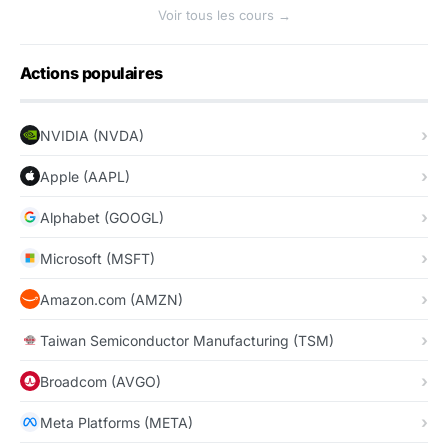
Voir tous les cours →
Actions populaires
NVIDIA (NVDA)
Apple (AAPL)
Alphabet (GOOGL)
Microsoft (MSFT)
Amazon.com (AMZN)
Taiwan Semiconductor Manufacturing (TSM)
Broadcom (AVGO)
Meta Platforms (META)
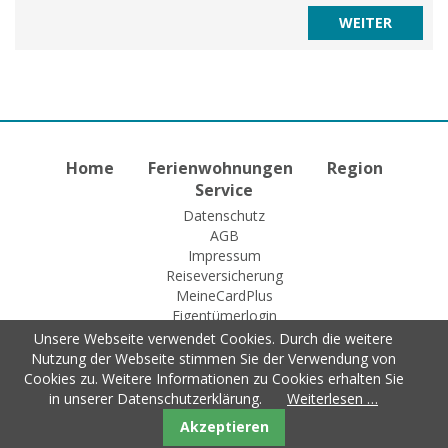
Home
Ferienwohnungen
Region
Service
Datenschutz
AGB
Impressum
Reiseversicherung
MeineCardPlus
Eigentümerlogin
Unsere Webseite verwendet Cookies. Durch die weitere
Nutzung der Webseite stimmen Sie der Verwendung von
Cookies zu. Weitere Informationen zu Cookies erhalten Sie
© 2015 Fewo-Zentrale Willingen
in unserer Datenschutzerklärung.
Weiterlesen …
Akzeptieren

- Your instructions
Reproduce every line of text in the listing above without any changes, and leave the pictures out.

- Result of this exercise
Voir tous les cours →
Actions populaires
NVIDIA (NVDA)
Apple (AAPL)
Alphabet (GOOGL)
Microsoft (MSFT)
Amazon.com (AMZN)
Taiwan Semiconductor Manufacturing (TSM)
Broadcom (AVGO)
Meta Platforms (META)
Home
Ferienwohnungen
Region
Service
Datenschutz
AGB
Impressum
Reiseversicherung
MeineCardPlus
Eigentümerlogin
Unsere Webseite verwendet Cookies. Durch die weitere
Nutzung der Webseite stimmen Sie der Verwendung von
Cookies zu. Weitere Informationen zu Cookies erhalten Sie
© 2015 Fewo-Zentrale Willingen
in unserer Datenschutzerklärung.
Weiterlesen …
Akzeptieren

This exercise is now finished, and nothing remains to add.